SQLite on Google Cloud Persistent Disk

google-compute-enginesqlite

Does Google's Persistent Disk have proper reader/writer locks for concurrent access (many virtual machines accessing data from a single Persistent Disk) which is required for SQLite?

According to the SQLite FAQ:

SQLite uses reader/writer locks to control access to the database. […] But use caution: this locking mechanism might not work correctly if the database file is kept on an NFS filesystem. This is because fcntl() file locking is broken on many NFS implementations. You should avoid putting SQLite database files on NFS if multiple processes might try to access the file at the same time.

I would really like to know if Google's persistent disk locks properly for writes. I research AWS's EFS and it does not have a proper locking system for supporting SQLite.

Best Answer

Update (30 Aug 2019)

Dqlite by Canonical provides a distributed, high-availability SQLite which may suit this use case. It's open-source under Apache 2.0, and written in C, so it could be a drop-in replacement for SQLite. See also discussion on HN for more context.


Earlier answer

It sounds like from your comments that MySQL and Google Cloud SQL are not an option due to your architecture requiring the use of a single SQLite file.

Also, per SQLite docs, NFS is not an option due to the locking issues.

Here are some other options to consider.

Alternative distributed filesystem

In addition to NFS, there are a number of other distributed filesystems you may want to evaluate, such as Ceph, GlusterFS, OrangeFS, ZFS, etc. In addition to your own research, consider reaching out to SQLite users or developers for guidance and past experiences.

Use NFS, but enforce single writer-at-a-time

The NFS issue appears to be about locking, which is only needed for writes: as long as you can guarantee that only one process has the database locked for writes at-a-time, several other processes can open it for reads so this should be OK (please confirm/verify that this is the case).

Thus, as long as there's an external method to ensuring a single-writer, you may be able to use NFS. Consider using a distributed lock service such as Apache ZooKeeper, HashiCorp Consul or CoreOS etcd for the lock service, and you can store your SQLite on NFS.

This, of course, relies on each process with direct access to SQLite database to properly close it when it no longer needs to write to it, so correctness is hard to enforce, as it relies on all software to be correct and cooperating.

Lightweight RPC server

You mentioned that your architecture (which cannot be changed at this time) relies on SQLite, but if it's possible to have them call an RPC service instead of opening the file directly, you can have that server be the only point of opening the SQLite database and avoid the locking issue from multiple concurrent users.
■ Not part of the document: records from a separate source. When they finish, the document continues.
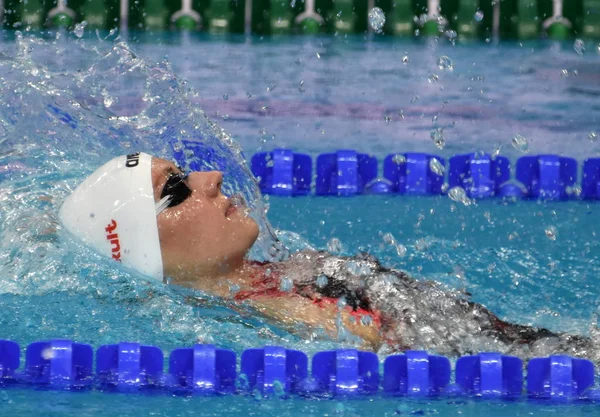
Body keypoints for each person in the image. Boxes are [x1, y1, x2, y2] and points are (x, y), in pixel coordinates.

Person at [59, 152, 596, 361]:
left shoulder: (265, 280)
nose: (210, 177)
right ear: (142, 250)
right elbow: (380, 343)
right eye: (176, 191)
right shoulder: (253, 309)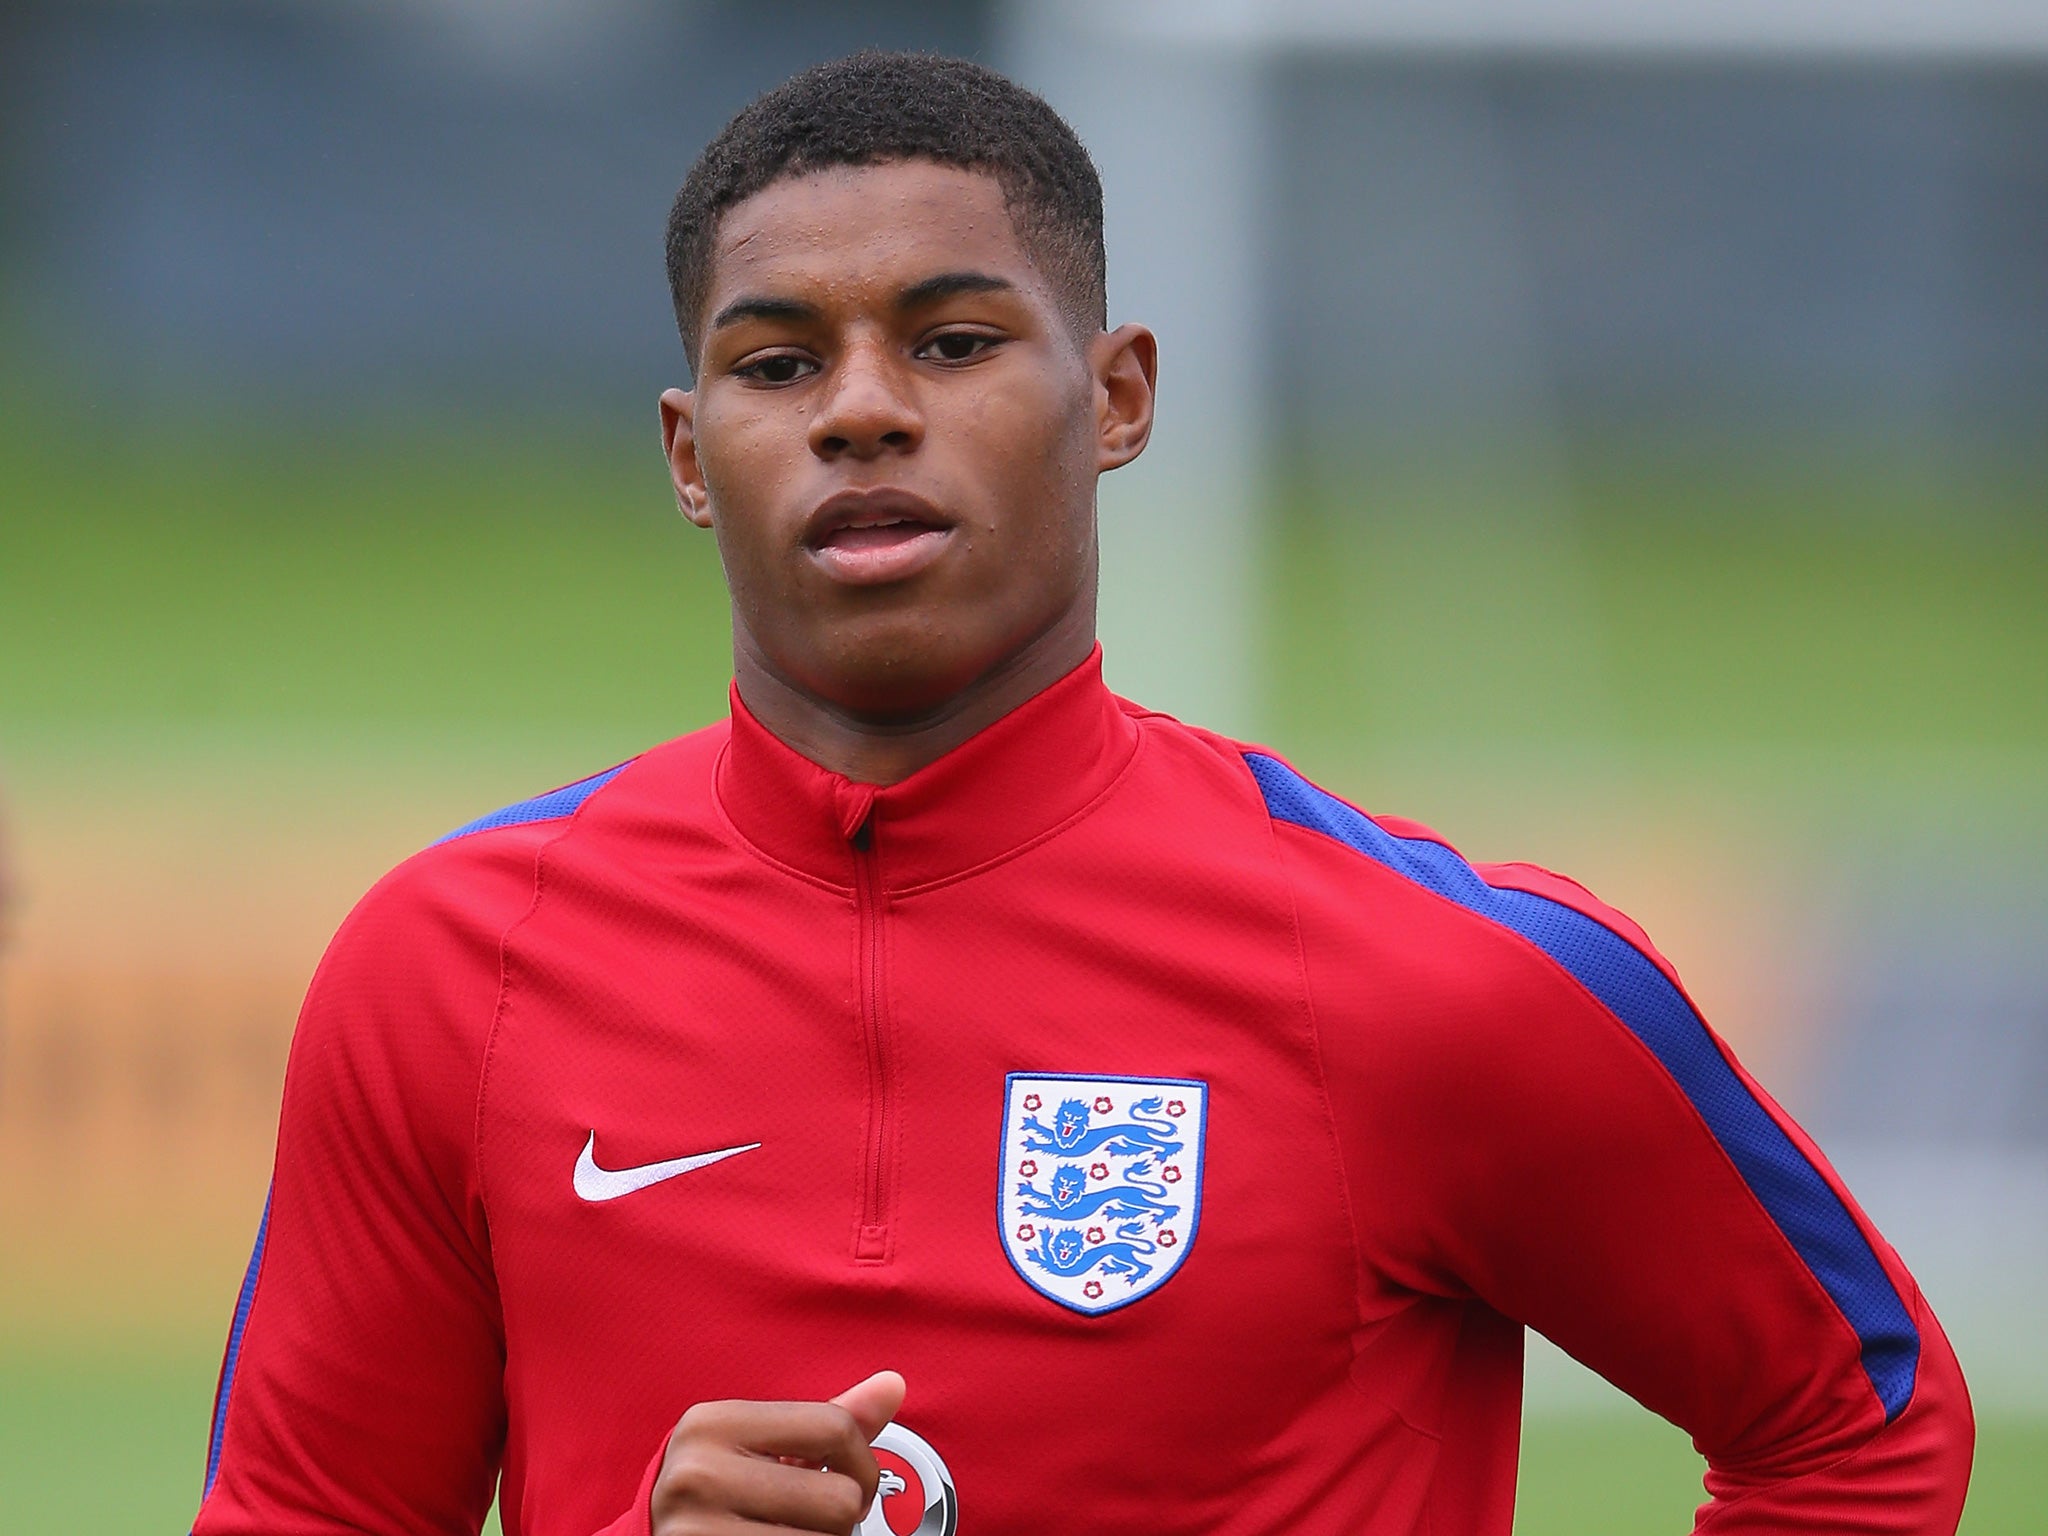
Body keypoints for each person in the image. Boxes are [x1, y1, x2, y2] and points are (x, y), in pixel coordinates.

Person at [189, 50, 1972, 1536]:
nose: (862, 412)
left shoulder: (1438, 977)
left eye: (955, 342)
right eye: (779, 361)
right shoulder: (450, 969)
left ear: (1115, 399)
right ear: (688, 452)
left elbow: (1859, 1426)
However, this means that you would have to change all the client code to call the RPC service instead of opening the SQLite database directly, which is a non-trivial amount of work.

Conclusion

None of these options are trivial and will require work. The reason is that:

In contrast to many other database management systems, SQLite is not a client–server database engine. Rather, it is embedded into the end program.

As such, it is not the right solution for multiple accessors, and hence a bunch of workarounds are required.

Longer term, if you're in a situation where you would have to make a significant changes to continue to be able to maintain this system, you may want to consider migrating to MySQL or Google Cloud SQL instead of investing into workarounds to continue to use SQLite.